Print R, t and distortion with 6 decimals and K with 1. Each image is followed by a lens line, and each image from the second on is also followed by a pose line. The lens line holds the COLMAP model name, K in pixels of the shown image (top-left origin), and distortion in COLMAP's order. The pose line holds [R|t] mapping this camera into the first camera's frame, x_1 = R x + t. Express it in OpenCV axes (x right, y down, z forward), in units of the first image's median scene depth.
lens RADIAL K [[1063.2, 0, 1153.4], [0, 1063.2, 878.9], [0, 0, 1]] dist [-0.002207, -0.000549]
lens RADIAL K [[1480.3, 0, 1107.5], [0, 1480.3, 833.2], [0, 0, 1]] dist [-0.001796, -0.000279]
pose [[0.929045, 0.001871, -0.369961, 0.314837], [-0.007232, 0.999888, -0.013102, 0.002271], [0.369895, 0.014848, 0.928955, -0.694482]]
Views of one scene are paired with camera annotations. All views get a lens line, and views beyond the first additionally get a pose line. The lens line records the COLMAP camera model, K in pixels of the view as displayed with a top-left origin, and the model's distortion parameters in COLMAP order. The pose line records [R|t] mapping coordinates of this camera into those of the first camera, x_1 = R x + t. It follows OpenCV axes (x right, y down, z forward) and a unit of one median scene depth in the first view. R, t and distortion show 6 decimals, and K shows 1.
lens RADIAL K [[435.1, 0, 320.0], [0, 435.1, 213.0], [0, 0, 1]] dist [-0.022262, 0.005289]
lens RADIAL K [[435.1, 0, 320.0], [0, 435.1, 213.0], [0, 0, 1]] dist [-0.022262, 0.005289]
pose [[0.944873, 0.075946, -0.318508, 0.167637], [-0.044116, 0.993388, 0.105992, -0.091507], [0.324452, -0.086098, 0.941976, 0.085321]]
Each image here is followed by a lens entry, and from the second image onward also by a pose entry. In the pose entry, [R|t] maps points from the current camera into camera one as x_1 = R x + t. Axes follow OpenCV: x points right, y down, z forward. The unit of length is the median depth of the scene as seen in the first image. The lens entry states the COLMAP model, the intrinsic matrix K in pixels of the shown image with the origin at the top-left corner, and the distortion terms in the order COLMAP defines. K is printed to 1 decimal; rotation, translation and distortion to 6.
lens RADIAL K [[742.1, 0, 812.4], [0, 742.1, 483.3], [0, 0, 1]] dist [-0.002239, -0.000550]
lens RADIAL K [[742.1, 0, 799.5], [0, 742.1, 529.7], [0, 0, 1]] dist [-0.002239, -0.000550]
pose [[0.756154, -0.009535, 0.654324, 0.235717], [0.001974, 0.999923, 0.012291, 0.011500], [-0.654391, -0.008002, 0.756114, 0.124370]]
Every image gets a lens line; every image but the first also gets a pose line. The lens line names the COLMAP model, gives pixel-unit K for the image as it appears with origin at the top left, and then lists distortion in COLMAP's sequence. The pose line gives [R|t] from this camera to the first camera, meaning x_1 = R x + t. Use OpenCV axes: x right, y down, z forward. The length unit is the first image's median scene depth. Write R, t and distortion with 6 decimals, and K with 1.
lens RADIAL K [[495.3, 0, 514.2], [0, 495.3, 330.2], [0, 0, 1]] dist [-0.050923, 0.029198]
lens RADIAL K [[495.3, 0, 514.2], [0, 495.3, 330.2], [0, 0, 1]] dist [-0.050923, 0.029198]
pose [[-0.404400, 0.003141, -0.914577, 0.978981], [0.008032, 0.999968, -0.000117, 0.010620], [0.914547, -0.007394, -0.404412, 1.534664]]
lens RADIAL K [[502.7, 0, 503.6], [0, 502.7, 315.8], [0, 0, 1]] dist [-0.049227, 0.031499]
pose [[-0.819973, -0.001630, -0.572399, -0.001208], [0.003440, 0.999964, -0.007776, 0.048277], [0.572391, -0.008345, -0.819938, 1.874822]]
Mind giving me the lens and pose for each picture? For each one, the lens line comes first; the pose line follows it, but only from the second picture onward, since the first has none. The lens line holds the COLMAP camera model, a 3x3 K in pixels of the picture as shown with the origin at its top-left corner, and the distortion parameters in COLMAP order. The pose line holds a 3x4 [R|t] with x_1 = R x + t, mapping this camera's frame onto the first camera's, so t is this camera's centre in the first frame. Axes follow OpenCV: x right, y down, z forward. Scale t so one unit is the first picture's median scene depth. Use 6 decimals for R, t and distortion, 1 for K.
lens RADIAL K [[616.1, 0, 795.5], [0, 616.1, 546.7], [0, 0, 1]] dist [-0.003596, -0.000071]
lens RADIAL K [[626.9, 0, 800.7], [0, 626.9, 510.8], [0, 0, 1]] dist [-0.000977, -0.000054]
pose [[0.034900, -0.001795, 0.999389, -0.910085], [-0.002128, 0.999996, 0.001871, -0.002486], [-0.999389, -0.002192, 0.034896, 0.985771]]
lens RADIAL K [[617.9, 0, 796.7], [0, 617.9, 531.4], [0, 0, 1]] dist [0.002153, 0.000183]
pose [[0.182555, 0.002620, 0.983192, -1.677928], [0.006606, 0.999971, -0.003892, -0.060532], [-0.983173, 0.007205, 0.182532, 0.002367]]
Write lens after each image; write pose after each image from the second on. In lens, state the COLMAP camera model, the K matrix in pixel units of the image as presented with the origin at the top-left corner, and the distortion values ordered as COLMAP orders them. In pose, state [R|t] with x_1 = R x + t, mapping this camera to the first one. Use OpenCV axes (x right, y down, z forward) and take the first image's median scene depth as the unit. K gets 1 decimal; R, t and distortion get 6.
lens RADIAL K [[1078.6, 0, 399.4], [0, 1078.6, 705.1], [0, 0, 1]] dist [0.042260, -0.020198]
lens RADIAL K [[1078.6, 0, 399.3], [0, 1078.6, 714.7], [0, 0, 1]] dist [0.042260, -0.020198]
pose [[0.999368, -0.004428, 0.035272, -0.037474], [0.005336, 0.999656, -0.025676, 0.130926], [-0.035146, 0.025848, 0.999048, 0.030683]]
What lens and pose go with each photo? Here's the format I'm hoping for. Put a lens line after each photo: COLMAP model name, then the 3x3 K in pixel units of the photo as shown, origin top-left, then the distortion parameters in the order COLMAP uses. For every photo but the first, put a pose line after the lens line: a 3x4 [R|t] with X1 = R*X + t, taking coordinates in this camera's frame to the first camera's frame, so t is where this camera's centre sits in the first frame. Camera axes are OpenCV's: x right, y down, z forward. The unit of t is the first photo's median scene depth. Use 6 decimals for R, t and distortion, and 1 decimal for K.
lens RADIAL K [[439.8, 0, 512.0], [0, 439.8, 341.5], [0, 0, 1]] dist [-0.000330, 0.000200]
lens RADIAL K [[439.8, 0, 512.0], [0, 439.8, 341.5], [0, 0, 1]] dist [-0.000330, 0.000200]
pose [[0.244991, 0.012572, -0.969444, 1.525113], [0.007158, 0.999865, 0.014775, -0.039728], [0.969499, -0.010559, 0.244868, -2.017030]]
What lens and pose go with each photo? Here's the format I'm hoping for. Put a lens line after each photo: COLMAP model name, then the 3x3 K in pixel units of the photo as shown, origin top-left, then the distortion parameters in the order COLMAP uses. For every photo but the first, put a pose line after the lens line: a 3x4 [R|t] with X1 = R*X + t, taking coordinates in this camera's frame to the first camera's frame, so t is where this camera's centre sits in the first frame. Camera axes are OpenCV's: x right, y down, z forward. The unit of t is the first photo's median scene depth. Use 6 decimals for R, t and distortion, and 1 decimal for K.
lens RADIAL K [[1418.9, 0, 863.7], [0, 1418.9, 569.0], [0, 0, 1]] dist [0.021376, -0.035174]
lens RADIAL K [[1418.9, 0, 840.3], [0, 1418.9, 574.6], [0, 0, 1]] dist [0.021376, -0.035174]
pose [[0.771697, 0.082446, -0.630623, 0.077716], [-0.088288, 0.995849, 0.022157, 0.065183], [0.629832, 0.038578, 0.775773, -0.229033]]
⁂
TASK DESCRIPTION »
Please keep only the lines of the records above that contain the string "length", and copy each of those lines in full. Case counts when matching.

RESULT BELOW »
Each image here is followed by a lens entry, and from the second image onward also by a pose entry. In the pose entry, [R|t] maps points from the current camera into camera one as x_1 = R x + t. Axes follow OpenCV: x points right, y down, z forward. The unit of length is the median depth of the scene as seen in the first image. The lens entry states the COLMAP model, the intrinsic matrix K in pixels of the shown image with the origin at the top-left corner, and the distortion terms in the order COLMAP defines. K is printed to 1 decimal; rotation, translation and distortion to 6.
Every image gets a lens line; every image but the first also gets a pose line. The lens line names the COLMAP model, gives pixel-unit K for the image as it appears with origin at the top left, and then lists distortion in COLMAP's sequence. The pose line gives [R|t] from this camera to the first camera, meaning x_1 = R x + t. Use OpenCV axes: x right, y down, z forward. The length unit is the first image's median scene depth. Write R, t and distortion with 6 decimals, and K with 1.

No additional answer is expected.